WORK ITEM:
Write out the listing below again, precisely as it is given.

-- DATASET EXCERPTS follows --

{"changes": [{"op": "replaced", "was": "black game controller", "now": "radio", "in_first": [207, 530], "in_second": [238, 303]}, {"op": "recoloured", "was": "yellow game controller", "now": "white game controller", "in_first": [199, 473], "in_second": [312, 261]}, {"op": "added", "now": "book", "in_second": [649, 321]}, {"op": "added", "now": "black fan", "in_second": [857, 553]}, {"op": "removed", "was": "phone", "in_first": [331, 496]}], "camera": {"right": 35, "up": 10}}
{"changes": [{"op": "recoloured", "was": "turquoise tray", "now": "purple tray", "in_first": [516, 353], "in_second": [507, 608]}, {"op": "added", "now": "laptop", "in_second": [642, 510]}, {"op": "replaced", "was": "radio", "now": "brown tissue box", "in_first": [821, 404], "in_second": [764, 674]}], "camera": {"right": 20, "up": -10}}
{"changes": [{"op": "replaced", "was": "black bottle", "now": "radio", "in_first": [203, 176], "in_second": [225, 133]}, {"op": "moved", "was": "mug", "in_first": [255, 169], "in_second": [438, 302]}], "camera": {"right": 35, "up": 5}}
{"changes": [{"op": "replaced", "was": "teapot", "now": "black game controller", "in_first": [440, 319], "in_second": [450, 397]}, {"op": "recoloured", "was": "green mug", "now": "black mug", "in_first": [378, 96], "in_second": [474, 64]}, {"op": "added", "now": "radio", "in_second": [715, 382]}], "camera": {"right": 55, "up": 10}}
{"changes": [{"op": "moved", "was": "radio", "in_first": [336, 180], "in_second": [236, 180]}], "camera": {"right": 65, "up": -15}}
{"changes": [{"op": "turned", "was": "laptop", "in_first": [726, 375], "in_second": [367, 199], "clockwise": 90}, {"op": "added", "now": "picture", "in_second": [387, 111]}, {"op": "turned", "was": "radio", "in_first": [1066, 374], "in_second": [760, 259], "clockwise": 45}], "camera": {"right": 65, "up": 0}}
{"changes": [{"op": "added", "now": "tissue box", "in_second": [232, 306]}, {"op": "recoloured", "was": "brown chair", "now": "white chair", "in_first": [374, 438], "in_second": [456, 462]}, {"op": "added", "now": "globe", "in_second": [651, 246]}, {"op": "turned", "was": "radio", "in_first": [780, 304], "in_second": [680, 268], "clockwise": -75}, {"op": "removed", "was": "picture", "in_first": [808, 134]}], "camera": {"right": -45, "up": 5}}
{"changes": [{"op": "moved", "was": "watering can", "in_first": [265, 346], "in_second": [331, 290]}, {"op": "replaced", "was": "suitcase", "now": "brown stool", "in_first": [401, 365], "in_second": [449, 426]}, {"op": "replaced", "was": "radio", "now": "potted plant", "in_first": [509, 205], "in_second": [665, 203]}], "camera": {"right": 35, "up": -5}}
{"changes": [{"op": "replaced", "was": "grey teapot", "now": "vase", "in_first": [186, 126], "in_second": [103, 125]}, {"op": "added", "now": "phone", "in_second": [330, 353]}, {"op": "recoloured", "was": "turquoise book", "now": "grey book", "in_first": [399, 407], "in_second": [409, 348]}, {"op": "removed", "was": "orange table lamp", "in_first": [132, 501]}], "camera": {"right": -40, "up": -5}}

-- DATASET EXCERPTS concluded --

WRITTEN REPLY:
{"changes": [{"op": "replaced", "was": "black game controller", "now": "radio", "in_first": [207, 530], "in_second": [238, 303]}, {"op": "recoloured", "was": "yellow game controller", "now": "white game controller", "in_first": [199, 473], "in_second": [312, 261]}, {"op": "added", "now": "book", "in_second": [649, 321]}, {"op": "added", "now": "black fan", "in_second": [857, 553]}, {"op": "removed", "was": "phone", "in_first": [331, 496]}], "camera": {"right": 35, "up": 10}}
{"changes": [{"op": "recoloured", "was": "turquoise tray", "now": "purple tray", "in_first": [516, 353], "in_second": [507, 608]}, {"op": "added", "now": "laptop", "in_second": [642, 510]}, {"op": "replaced", "was": "radio", "now": "brown tissue box", "in_first": [821, 404], "in_second": [764, 674]}], "camera": {"right": 20, "up": -10}}
{"changes": [{"op": "replaced", "was": "black bottle", "now": "radio", "in_first": [203, 176], "in_second": [225, 133]}, {"op": "moved", "was": "mug", "in_first": [255, 169], "in_second": [438, 302]}], "camera": {"right": 35, "up": 5}}
{"changes": [{"op": "replaced", "was": "teapot", "now": "black game controller", "in_first": [440, 319], "in_second": [450, 397]}, {"op": "recoloured", "was": "green mug", "now": "black mug", "in_first": [378, 96], "in_second": [474, 64]}, {"op": "added", "now": "radio", "in_second": [715, 382]}], "camera": {"right": 55, "up": 10}}
{"changes": [{"op": "moved", "was": "radio", "in_first": [336, 180], "in_second": [236, 180]}], "camera": {"right": 65, "up": -15}}
{"changes": [{"op": "turned", "was": "laptop", "in_first": [726, 375], "in_second": [367, 199], "clockwise": 90}, {"op": "added", "now": "picture", "in_second": [387, 111]}, {"op": "turned", "was": "radio", "in_first": [1066, 374], "in_second": [760, 259], "clockwise": 45}], "camera": {"right": 65, "up": 0}}
{"changes": [{"op": "added", "now": "tissue box", "in_second": [232, 306]}, {"op": "recoloured", "was": "brown chair", "now": "white chair", "in_first": [374, 438], "in_second": [456, 462]}, {"op": "added", "now": "globe", "in_second": [651, 246]}, {"op": "turned", "was": "radio", "in_first": [780, 304], "in_second": [680, 268], "clockwise": -75}, {"op": "removed", "was": "picture", "in_first": [808, 134]}], "camera": {"right": -45, "up": 5}}
{"changes": [{"op": "moved", "was": "watering can", "in_first": [265, 346], "in_second": [331, 290]}, {"op": "replaced", "was": "suitcase", "now": "brown stool", "in_first": [401, 365], "in_second": [449, 426]}, {"op": "replaced", "was": "radio", "now": "potted plant", "in_first": [509, 205], "in_second": [665, 203]}], "camera": {"right": 35, "up": -5}}
{"changes": [{"op": "replaced", "was": "grey teapot", "now": "vase", "in_first": [186, 126], "in_second": [103, 125]}, {"op": "added", "now": "phone", "in_second": [330, 353]}, {"op": "recoloured", "was": "turquoise book", "now": "grey book", "in_first": [399, 407], "in_second": [409, 348]}, {"op": "removed", "was": "orange table lamp", "in_first": [132, 501]}], "camera": {"right": -40, "up": -5}}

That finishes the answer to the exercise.